日本初「小型観光船の無人運航」実現へ 離着桟も避航も自動 離島航路の救世主となるか
横須賀の猿島航路で、世界初の小型観光船による無人運航の実証実験が成功裏に終わった。離着桟から巡航まで全て自動。繊細なかじ取りが求められる小型船の運航を実現する高い技術は、船舶をめぐる社会課題の解決につながる可能性を秘めている。
無人運航船の意義とは

日本財団の海野光行常務理事は「船の無人化、自動化は社会課題の解決策の一つになる」と話す。
現在、日本国内には旅客船が約2000隻あり、離島との交通手段などとして利用されている。特に小型船は狭く複雑な海域を運航するケースも多く、繊細なかじ取りが必要となり高い技術が求められてきた。

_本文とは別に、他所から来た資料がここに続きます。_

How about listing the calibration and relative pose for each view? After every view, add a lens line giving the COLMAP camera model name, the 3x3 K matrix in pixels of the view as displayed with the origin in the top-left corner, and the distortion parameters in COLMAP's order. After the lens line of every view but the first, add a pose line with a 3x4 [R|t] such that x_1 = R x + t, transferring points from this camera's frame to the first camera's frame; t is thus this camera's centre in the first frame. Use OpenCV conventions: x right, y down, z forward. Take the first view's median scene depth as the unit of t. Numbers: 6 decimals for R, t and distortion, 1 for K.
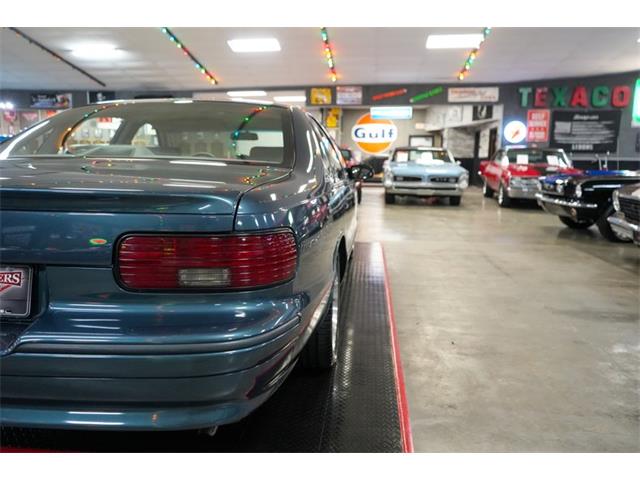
lens RADIAL K [[508.3, 0, 316.0], [0, 508.3, 239.0], [0, 0, 1]] dist [-0.004900, 0.003300]
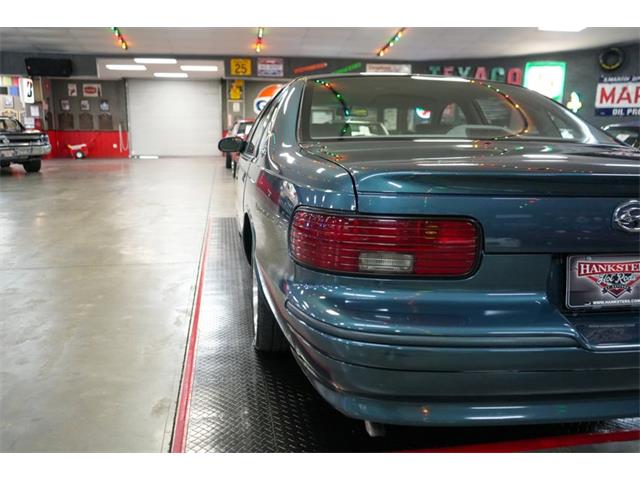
lens RADIAL K [[499.1, 0, 319.3], [0, 499.1, 238.5], [0, 0, 1]] dist [0.004649, -0.000756]
pose [[0.962060, -0.053122, 0.267617, -0.128263], [0.038389, 0.997461, 0.059990, -0.006252], [-0.270124, -0.047440, 0.961656, 0.028825]]
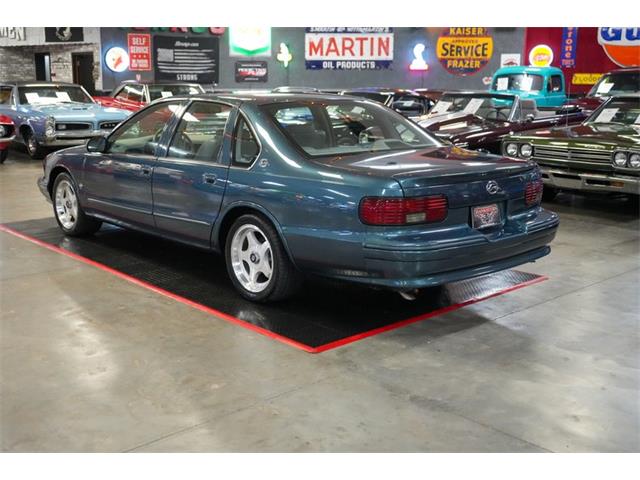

一方で国内旅客船の船員は2000年からの20年間で、約1万人から約7000人と3割減少。船員不足と船員1人当たりの労務負担増加が課題となっている。
海野常務理事は「私たちの目的は無人運航船の普及を通じ、日本に物流革命を起こすとともに、海運国日本の実力を世界に示すこと。無人運航船技術が小型船に実装できるようになれば、離島航路への転用が可能になり、船員不足や労務負担の解消につながっていくのではないかと考えている」と期待感を示した。
小型観光船による無人運航プロジェクトは防災への活用も視野に入れており、陸から近づきにくい場所や、陸の交通が閉鎖されてしまった場合の消火活動や避難支援などへの貢献が想定されている。
丸紅の武智執行役員は「今回の貴重な経験を踏まえ、新たなビジネスモデルを作り上げていくことが我々の役割でありミッションだと考えている。より豊かな社会のインフラへとつなげていくべく、尽力していきたい」と語った。
日本財団は2025年までに無人運航船を本格的に実用化し、2040年までに内航船の50%を無人運航船とする目標を掲げている。同財団は無人運航船の実証実験の実績から日本主導の国際的なルール作りや、無人運航時代に対応した船員養成とインフラ整備などにも発展させていきたいとしている。